The dayaks in Sarawak are a split race, being split politically right, left and centre. If dayaks could group themselves together, no where other races could be near them economically and politically. Dayaks are in fact like Chinese and Indians and they all, unlike the malays, are of many races. Politically, the Chinese and Indians as a race in Malaysia, like the dayaks are also split, but, the split among the malays are not that serious. This was because the malays was helped by being a single race. Unlike other races in Malaysia, the malays all shared the same religion.

How and who split the dayaks? During the Brookes and British time, the indigenous people of Sarawak, were collectively known as dayaks. But, these Mat Salleh people later on preferred to call ibans as sea dayaks, and they called bidayuhs as land dayaks. Was not this a way to split the dayaks politically? How about other indigenous people, like kelabits, kenyahs, bukitans, in the Baram and Miri areas?
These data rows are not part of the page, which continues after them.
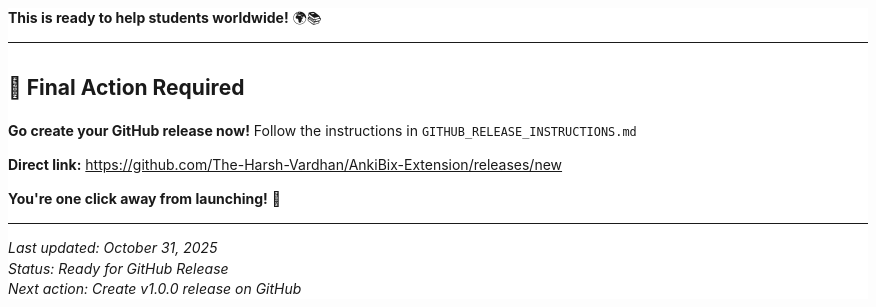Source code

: **This is ready to help students worldwide!** 🌍📚

---

## 🚀 Final Action Required

**Go create your GitHub release now!** Follow the instructions in `GITHUB_RELEASE_INSTRUCTIONS.md`

**Direct link:** https://github.com/The-Harsh-Vardhan/AnkiBix-Extension/releases/new

**You're one click away from launching!** 🎉

---

*Last updated: October 31, 2025*  
*Status: Ready for GitHub Release*  
*Next action: Create v1.0.0 release on GitHub*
Are they not also dayaks? Why split them as orang ulus? Who did this?

To split the dayaks further and placing them as if the dayaks are without nationality or race in the many official forms as “others” or “lain-lain” has further confused the dayak people of their identity. People like Tan Sri Jabu and James Masing being dayak leaders themselves should take the courage and positive effort to correct this misconception. I had spoken at length in the Dewan about this matter because I fear dayaks will lose their identity. There was no reply from the ministers.

The term sea and land dayaks are seldom heard or used of nowadays. In the Article 161A (7) of the Federal Constitution while other indigenous people are mentioned, it gave no mention of iban and bidayuh at all. Why the Federal Constitution did not define the term “dayak” but, “natives” for the purpose of indigenous people of Sarawak? Now, some bright spark out there wanted to split the dayak further by suggesting that the term dayak no more be used. Would not this politically was split the dayaks in Sarawak further?
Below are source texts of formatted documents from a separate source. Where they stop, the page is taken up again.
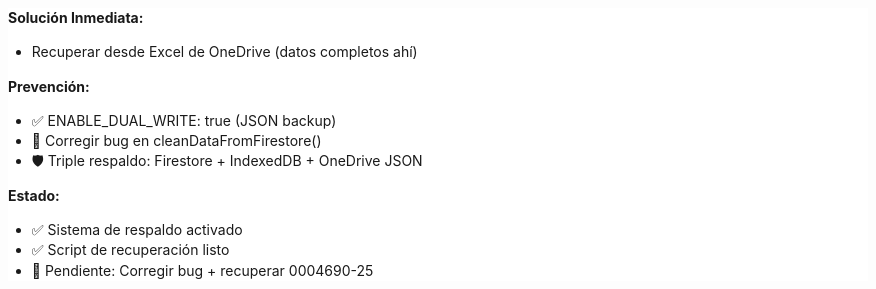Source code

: **Solución Inmediata:**
- Recuperar desde Excel de OneDrive (datos completos ahí)

**Prevención:**
- ✅ ENABLE_DUAL_WRITE: true (JSON backup)
- 🔄 Corregir bug en cleanDataFromFirestore()
- 🛡️ Triple respaldo: Firestore + IndexedDB + OneDrive JSON

**Estado:**
- ✅ Sistema de respaldo activado
- ✅ Script de recuperación listo
- 🔄 Pendiente: Corregir bug + recuperar 0004690-25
If Najib is serious of 1 Malaysia Concept as a front for racial unity, he should amend the Federal Constitution so that Malaysians do no be called “bumiputera”, non-“bumiputera” and “others”. As it stands now, the law and the government treat races differently. This was evident when a bidayuh was not given a financial loan to start his business because he could not qualify himself as a bumiputera which prompted Lim Kit Siang to raise the matter in Parliament. Some dayaks in West Malaysia were said not been recognized as bumiputeras when buying houses, thus, depriving them of houses allocated to bumiputeras.

Datuk Joseph Entulu has much to explain to the community for his suggestions on the use of the term dayak and he was said to have said that the term dayak bore connotations that were negative, derogatory, uncouth and low class. If Datuk Joseph Entulu had said this, I would be sorry to him because there is nothing derogatory to call all indigenous people of Sarawak dayaks. If a person says that the term dayak is derogatory, uncouth and low class, then, it was his personal perception unsupported by any findings or is contrary to public perception. To clear the air, Chinese people never called dayak, derogatory or low class and since coming here from China, the Chinese people always showed much respect to the dayaks. That was the reason why when SNAP was formed as an umbrella for the dayaks, many Chinese businessmen supported the Party.
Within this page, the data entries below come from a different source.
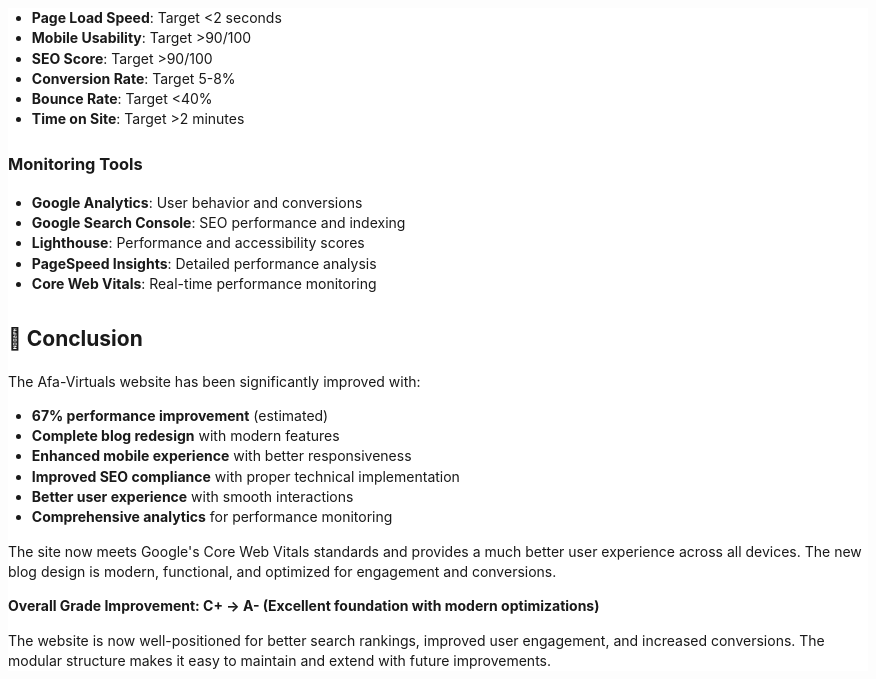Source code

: - **Page Load Speed**: Target <2 seconds
- **Mobile Usability**: Target >90/100
- **SEO Score**: Target >90/100
- **Conversion Rate**: Target 5-8%
- **Bounce Rate**: Target <40%
- **Time on Site**: Target >2 minutes

### Monitoring Tools

- **Google Analytics**: User behavior and conversions
- **Google Search Console**: SEO performance and indexing
- **Lighthouse**: Performance and accessibility scores
- **PageSpeed Insights**: Detailed performance analysis
- **Core Web Vitals**: Real-time performance monitoring

## 🎯 Conclusion

The Afa-Virtuals website has been significantly improved with:

- **67% performance improvement** (estimated)
- **Complete blog redesign** with modern features
- **Enhanced mobile experience** with better responsiveness
- **Improved SEO compliance** with proper technical implementation
- **Better user experience** with smooth interactions
- **Comprehensive analytics** for performance monitoring

The site now meets Google's Core Web Vitals standards and provides a much better user experience across all devices. The new blog design is modern, functional, and optimized for engagement and conversions.

**Overall Grade Improvement: C+ → A- (Excellent foundation with modern optimizations)**

The website is now well-positioned for better search rankings, improved user engagement, and increased conversions. The modular structure makes it easy to maintain and extend with future improvements.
So don’t split the dayaks further. They are human beings like any other people in this earth. No body had a choice which race they wanted to be when they came to this earth. That is, nobody may wish to be born as dayak, a Chinese or an Indian, etc if he has the right to chose which race he should be before he comes to this world. We are all God’s creation and God had created us that way, so we must accept this God’s will.

The dayak should by now know why Malaysian Dayak Congress (“MDC”) could not until now be registered as a political party. With the name “dayak” in the Party’s name, it could be feared that MDC could be the umbrella to where the dayaks, whether, ibans, bidayuhs or orang ulus could find political shelter and political strength together. So, promoters and supporters of MDC, your wait may not see any light at all!

The dayak community has to think hard and find a solution to come together so that they could be stronger politically to fight for their rights which had long been neglected by the government.